As if conferring some kind of approval for our choice of plants the verbenas had only been in the ground for a matter of minutes before this Peacock butterfly (below) alighted to feed!

Our new meadow occupies the space where some old shrubs had been for many years and so our already poor sandy soil (see below) was if anything worse and so full of root that it took some considerable time and effort by everyone in order to get it clear enough for planting our meadow.

Choosing plants is all important and we have used several grasses, including some natives, to create the base of the meadow from which the more showy flowering plants will come through. It is certainly very important to have flowering plants for food available for as many weeks of the year as possible but it is equally important to have shelter and cover in order for our gardens to be sufficiently attractive for our wildlife to be able to ‘set up home’. This where so many of the grasses excel in covering the ground and providing habitat. Amongst the grasses we have used are Festuca rubraSporobolus heterolepisBriza media,, Bothriochloa bladhiSesleria caeruleaPennisetum Red ButtonsPennisetum Shogun and Pennisetum Fairy Tails.

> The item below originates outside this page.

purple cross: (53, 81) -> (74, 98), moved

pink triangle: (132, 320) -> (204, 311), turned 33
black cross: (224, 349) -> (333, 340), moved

This is all something of an experiment for us and I will be watching closely to see how the different plants perform as they knit together and the meadow starts to form its own character. There is no planting plan as such just a list of plants that we have chosen and placed as randomly as possible over the whole area.

The New Meadow sits between the Gravel Garden and the Lower Lawn so that as you walk along the meadows cental bark path you can look out onto the Lower Lawn (below), and some wonderful Molinia Poul Petersen that help frame the view.

Flowering plants include the slightly more compact Verbena Lollipop (as approved by the Peacock butterflies), Agastache Summer Glow and Agastache Blackadder (below with bee). Francoa sonchifoliaPatrinia scabiosifoliaDianthus carthusionorumSalvia Caradonna and Stachy Hummelo.

The gardens were hit badly by the February Storms when several major trees came down but we have found a great use for some of the smaller branches kindly left by the surgeons as the beginnings of our own bug hotel ‘situated conveniently’ at the end of our new meadow.